• The input:
-- START --
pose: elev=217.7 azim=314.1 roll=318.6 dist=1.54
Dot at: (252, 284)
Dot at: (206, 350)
-- END --
-- START --
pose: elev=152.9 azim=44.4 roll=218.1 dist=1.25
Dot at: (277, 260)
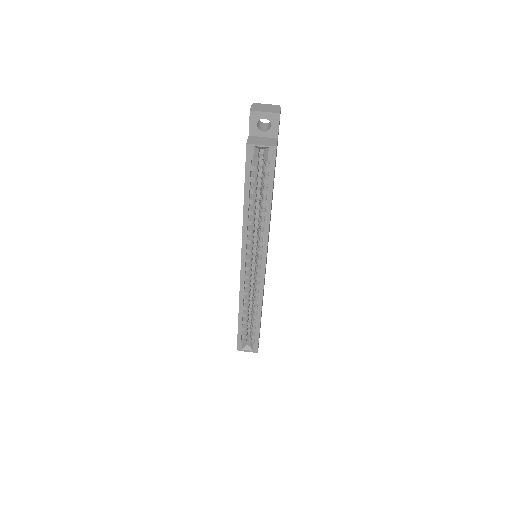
-- END --
• Direction: Reproduce word for word the lines of the listing starting at the line containing "pose: elev=152.9 azim=44.4" and ending at the line containing "Dot at: (277, 260)", including both of those lines.

• Final answer:
pose: elev=152.9 azim=44.4 roll=218.1 dist=1.25
Dot at: (277, 260)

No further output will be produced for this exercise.